Example 2

We define a scalar (our cost/loss functions are in general also scalars, just think of the mean squared error) as the result of some matrix vector multiplications

$$ \alpha = \boldsymbol{y}^T\boldsymbol{A}\boldsymbol{x}, $$

with \( \boldsymbol{y} \) a vector of length \( m \), \( \boldsymbol{A} \) an \( m\times n \) matrix and \( \boldsymbol{x} \) a vector of length \( n \). We assume also that \( \boldsymbol{A} \) does not depend on any of the two vectors. In order to find the derivative of \( \alpha \) with respect to the two vectors, we define an intermediate vector \( \boldsymbol{z} \). We define first \( \boldsymbol{z}^T=\boldsymbol{y}^T\boldsymbol{A} \), a vector of length \( n \). We have then, using the definition of the Jacobian,

$$ \alpha = \boldsymbol{z}^T\boldsymbol{x}, $$

which means that (using our previous example and keeping track of our definition of the derivative of a scalar) we have

$$ \frac{\partial \alpha}{\partial \boldsymbol{x}} = \frac{\partial \boldsymbol{z}^T\boldsymbol{x}}{\partial \boldsymbol{x}}=\boldsymbol{z}^T. $$

Note that the resulting vector elements are the same for \( \boldsymbol{z}^T \) and \( \boldsymbol{z} \), the only difference is that one is just the transpose of the other. We have the transposed here since we have used that the inner product of two vectors is a scalar.

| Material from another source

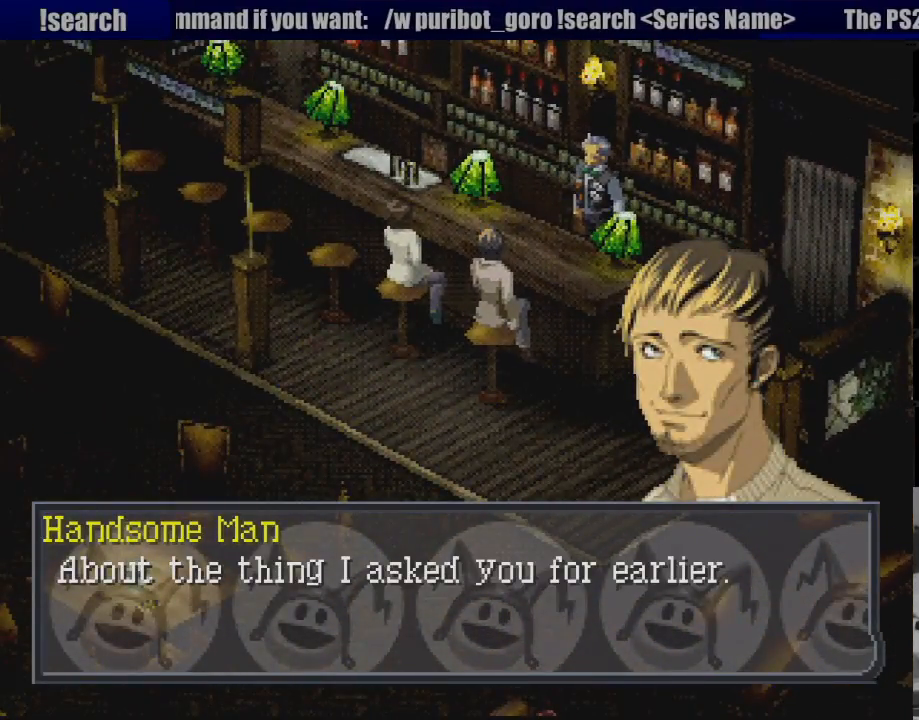
{"buttons": [], "events": []}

Since \( \alpha \) is a scalar we have \( \alpha =\alpha^T=\boldsymbol{x}^T\boldsymbol{A}^T\boldsymbol{y} \). Defining now \( \boldsymbol{z}^T=\boldsymbol{x}^T\boldsymbol{A}^T \) we find that

$$ \frac{\partial \alpha}{\partial \boldsymbol{y}} = \boldsymbol{z}^T=\boldsymbol{x}^T\boldsymbol{A}^T. $$